Une étudiante lors de manifestations contre la hausse des prix et des impôts à Tunis, le 9 janvier 2018. ZOUBEIR SOUISSI / REUTERS

Les « printemps arabes » de 2011 paraissaient enlisés dans d’interminables conflits (Libye, Syrie, Yémen) ou étouffés par la contre-révolution (Egypte). En 2019, a émergé une nouvelle vague contestataire, portée par une jeunesse qui se dit apolitique, en Egypte, en Irak et en Algérie. Politologue et spécialiste du monde arabe, Myriam Benraad, auteure notamment de Jihad : des origines religieuses à l’idéologie (Le Cavalier bleu, 2018), décrypte cette nouvelle donne.

Quel est le moteur de ces nouvelles contestations ?

Il y a d’abord la colère de populations laissées à l’abandon par des Etats qui n’ont aucune intention de se réformer. Les acteurs de ces contestations – pas si nouvelles quand on les replace dans le temps long – sont en majorité des citoyens qui ne supportent plus leurs conditions de vie, ainsi qu’une jeunesse, démographiquement toujours plus nombreuse, qui ne se satisfait plus de ce statu quo. Les griefs formulés par ces foules sont une remise en cause profonde des systèmes politiques qui ont échoué à les entendre et à répondre à leurs attentes par une action institutionnelle tangible. Il est impossible de dissocier les revendications socio-économiques du volet politique.

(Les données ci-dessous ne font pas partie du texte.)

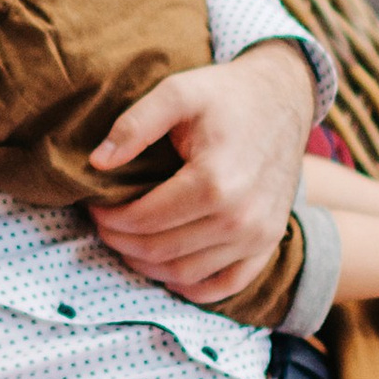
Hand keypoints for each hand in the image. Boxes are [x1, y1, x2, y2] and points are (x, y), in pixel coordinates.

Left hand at [85, 37, 316, 303]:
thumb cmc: (227, 94)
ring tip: (127, 241)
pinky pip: (225, 285)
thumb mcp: (178, 92)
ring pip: (186, 274)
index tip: (94, 206)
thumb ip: (134, 124)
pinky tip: (167, 269)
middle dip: (121, 241)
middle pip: (161, 251)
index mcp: (215, 181)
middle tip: (104, 224)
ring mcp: (259, 236)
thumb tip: (98, 162)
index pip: (144, 219)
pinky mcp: (269, 243)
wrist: (284, 98)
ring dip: (147, 265)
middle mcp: (241, 217)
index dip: (110, 218)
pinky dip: (191, 286)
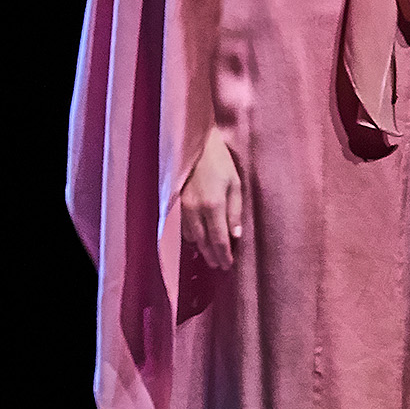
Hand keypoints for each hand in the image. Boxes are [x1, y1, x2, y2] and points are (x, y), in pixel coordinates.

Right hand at [179, 129, 242, 269]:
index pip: (219, 240)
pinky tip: (197, 238)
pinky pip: (181, 227)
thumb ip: (235, 210)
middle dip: (212, 256)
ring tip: (209, 254)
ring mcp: (181, 207)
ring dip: (201, 248)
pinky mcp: (173, 203)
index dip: (224, 255)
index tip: (228, 266)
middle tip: (219, 265)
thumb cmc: (219, 160)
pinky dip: (190, 236)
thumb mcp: (235, 183)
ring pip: (191, 237)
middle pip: (203, 242)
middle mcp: (195, 211)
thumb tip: (235, 235)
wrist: (193, 143)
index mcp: (213, 206)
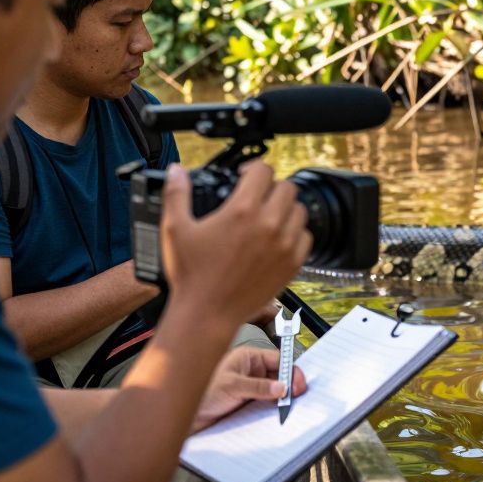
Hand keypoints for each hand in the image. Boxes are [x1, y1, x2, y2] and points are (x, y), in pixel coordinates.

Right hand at [160, 162, 311, 328]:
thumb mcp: (176, 229)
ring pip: (300, 210)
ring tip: (267, 216)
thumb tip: (176, 171)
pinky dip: (295, 232)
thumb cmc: (192, 275)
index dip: (252, 168)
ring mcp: (285, 245)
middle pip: (287, 187)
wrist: (208, 313)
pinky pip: (306, 236)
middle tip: (256, 197)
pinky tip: (277, 238)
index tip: (245, 176)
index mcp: (242, 211)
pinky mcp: (293, 264)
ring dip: (285, 208)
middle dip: (271, 187)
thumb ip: (176, 194)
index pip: (263, 170)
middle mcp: (269, 225)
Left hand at [190, 346, 307, 432]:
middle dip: (288, 386)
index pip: (277, 360)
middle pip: (278, 376)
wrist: (180, 417)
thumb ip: (259, 387)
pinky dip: (272, 410)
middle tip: (296, 398)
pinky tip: (275, 415)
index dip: (290, 370)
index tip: (299, 384)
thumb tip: (282, 387)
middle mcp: (249, 372)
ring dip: (280, 400)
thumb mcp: (232, 386)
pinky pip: (265, 406)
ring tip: (287, 408)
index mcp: (247, 358)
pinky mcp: (245, 405)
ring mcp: (248, 389)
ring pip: (273, 392)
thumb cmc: (198, 393)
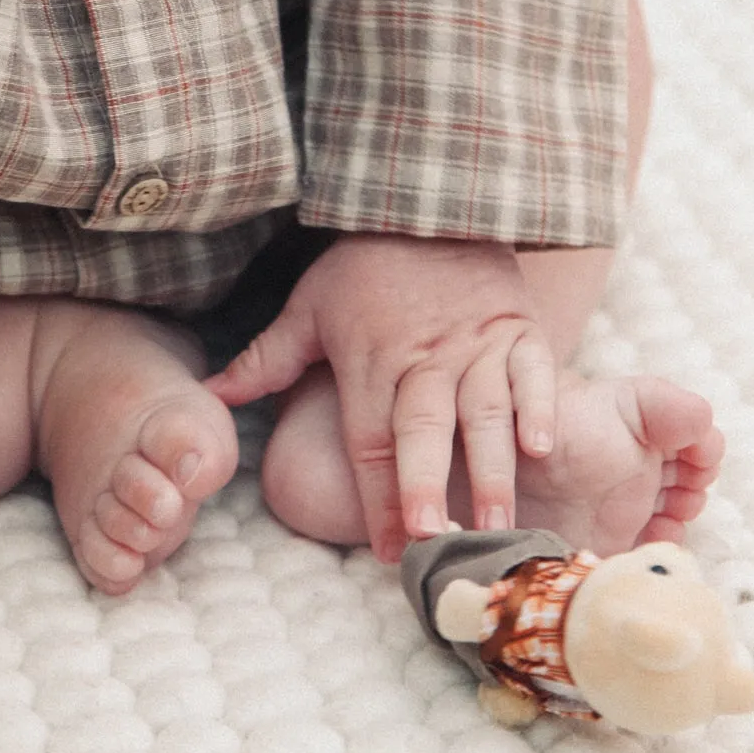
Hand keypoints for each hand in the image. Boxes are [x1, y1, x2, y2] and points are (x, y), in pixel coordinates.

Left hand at [207, 234, 557, 560]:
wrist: (430, 201)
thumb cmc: (365, 262)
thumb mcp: (308, 305)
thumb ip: (265, 359)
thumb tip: (210, 398)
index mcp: (370, 361)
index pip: (369, 441)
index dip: (377, 499)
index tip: (389, 551)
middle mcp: (425, 357)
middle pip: (424, 430)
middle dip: (427, 487)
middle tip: (434, 539)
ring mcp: (477, 342)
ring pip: (484, 411)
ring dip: (492, 469)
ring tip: (498, 525)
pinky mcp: (518, 326)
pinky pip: (534, 371)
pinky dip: (539, 407)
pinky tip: (542, 448)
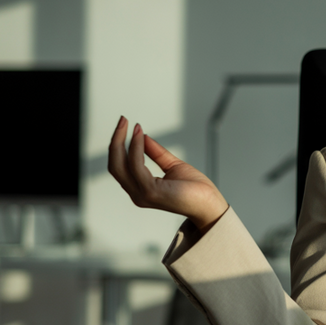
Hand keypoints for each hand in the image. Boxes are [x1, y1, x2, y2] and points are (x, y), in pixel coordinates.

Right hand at [108, 116, 228, 230]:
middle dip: (116, 141)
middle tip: (122, 120)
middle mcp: (137, 194)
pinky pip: (137, 166)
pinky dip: (136, 148)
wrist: (210, 204)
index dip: (119, 145)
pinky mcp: (150, 191)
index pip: (119, 166)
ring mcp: (142, 194)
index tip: (125, 125)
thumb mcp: (173, 165)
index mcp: (140, 188)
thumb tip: (142, 136)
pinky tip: (141, 137)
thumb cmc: (195, 189)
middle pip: (115, 165)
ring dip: (125, 141)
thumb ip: (156, 153)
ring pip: (121, 165)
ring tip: (134, 126)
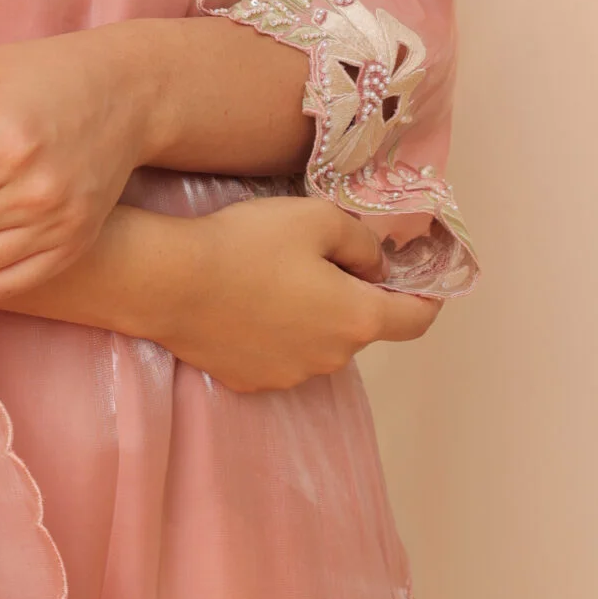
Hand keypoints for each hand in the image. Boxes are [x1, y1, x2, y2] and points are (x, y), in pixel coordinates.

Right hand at [163, 197, 438, 389]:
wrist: (170, 282)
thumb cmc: (247, 243)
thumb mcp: (317, 218)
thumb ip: (363, 242)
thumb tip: (375, 266)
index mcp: (356, 318)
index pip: (415, 320)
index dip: (428, 298)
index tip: (425, 281)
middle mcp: (331, 358)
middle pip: (358, 327)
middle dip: (352, 296)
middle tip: (320, 257)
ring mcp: (289, 375)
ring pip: (318, 342)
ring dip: (312, 316)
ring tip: (273, 278)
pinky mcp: (250, 379)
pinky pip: (279, 353)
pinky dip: (276, 332)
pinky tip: (245, 303)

Ensuite, il y a la dignité, karama en arabe, une notion centrale et décisive, renvoyant à une pluralité de sens qui ont constitué, depuis 2011, autant d’expressions protestataires que d’enjeux pour des transitions toujours en cours. En descendant dans les rues, les populations arabes exigent avant tout du respect et de la reconnaissance. Elles entendent donner corps à cette citoyenneté à laquelle toutes aspirent. Pour certains protestataires, cette revendication correspond également à une quête d’identité, de morale, de justice, de valeurs, après de longues années d’autoritarisme politique et de violations de leurs droits les plus fondamentaux.

La dignité était déjà centrale dans les soulèvements de 2011. S’agit-il des mêmes ressorts ?

Au-delà des spécificités nationales, tous les soulèvements de 2011 visaient des castes de dignitaires établis dont le monopole des ressources économiques et financières leur était garanti par l’exercice du pouvoir. Aux yeux de ceux-là, la dignité est « aristocratique » et se confond avec une conscience aiguë de leurs privilèges. Il n’est pas non plus possible de s’en prévaloir si l’on considère la situation de certains groupes ethniques ou religieux. Enfin les femmes, humiliées parmi les humiliés, subissent une double oppression.